Pour Kenton, qui travaille maintenant dans l’administration hospitalière, quitter les soins de longue durée a été doux-amer. “J’aimais mes résidents. Ils étaient devenus ma famille,” dit-elle, en faisant une pause pour se ressaisir. “Mais je ne pouvais pas leur fournir les soins qu’ils méritaient dans ces conditions. Finalement, vous devez choisir votre propre bien-être.”

Les experts de l’industrie prévoient que la situation pourrait s’aggraver avant de s’améliorer. On s’attend à ce que le vieillissement de la population canadienne augmente la demande de soins de longue durée d’environ 40% au cours de la prochaine décennie, selon les projections de Santé Canada.
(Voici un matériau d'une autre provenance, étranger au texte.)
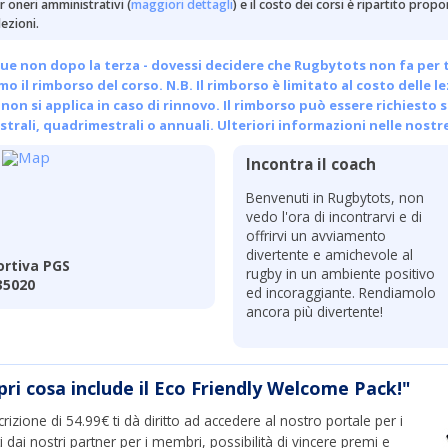
 oneri amministrativi (
maggiori dettagli
) e il costo dei corsi è ripartito pro
ezioni.
ue non dopo la terza - dovessi decidere che Rugbytots non fa per te, 
emo il rimborso del corso. N.B. Il rimborso è limitato al costo delle l
non si applica in caso di rinnovo. Il rimborso può essere richiesto s
trali, quadrimestrali o annuali.
Ulteriori informazioni nelle nostr
Incontra il coach
Benvenuti in Rugbytots, non
vedo l'ora di incontrarvi e di
offrirvi un avviamento
divertente e amichevole al
ortiva PGS
rugby in un ambiente positivo
 35020
ed incoraggiante. Rendiamolo
ancora più divertente!
pri cosa include il Eco Friendly Welcome Pack!"
crizione di 54.99€ ti dà diritto ad accedere al nostro portale per i
ti dai nostri partner per i membri, possibilità di vincere premi e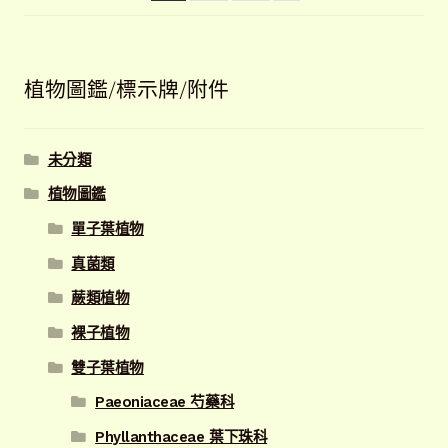
目
排
序
植物圖鑑/標示牌/附件
未分類
植物圖鑑
單子葉植物
真菌類
蕨類植物
裸子植物
雙子葉植物
Paeoniaceae 芍藥科
Phyllanthaceae 葉下珠科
Sans intervention substantielle, la crise actuelle de personnel menace de devenir un échec catastrophique des soins.

Alors que notre population vieillissante augmente et que les demandes de soins s’intensifient, une question pressante se pose : le Canada trouvera-t-il la volonté politique et l’engagement sociétal pour transformer les soins de longue durée en un cheminement de carrière durable avant que le système ne s’effondre complètement?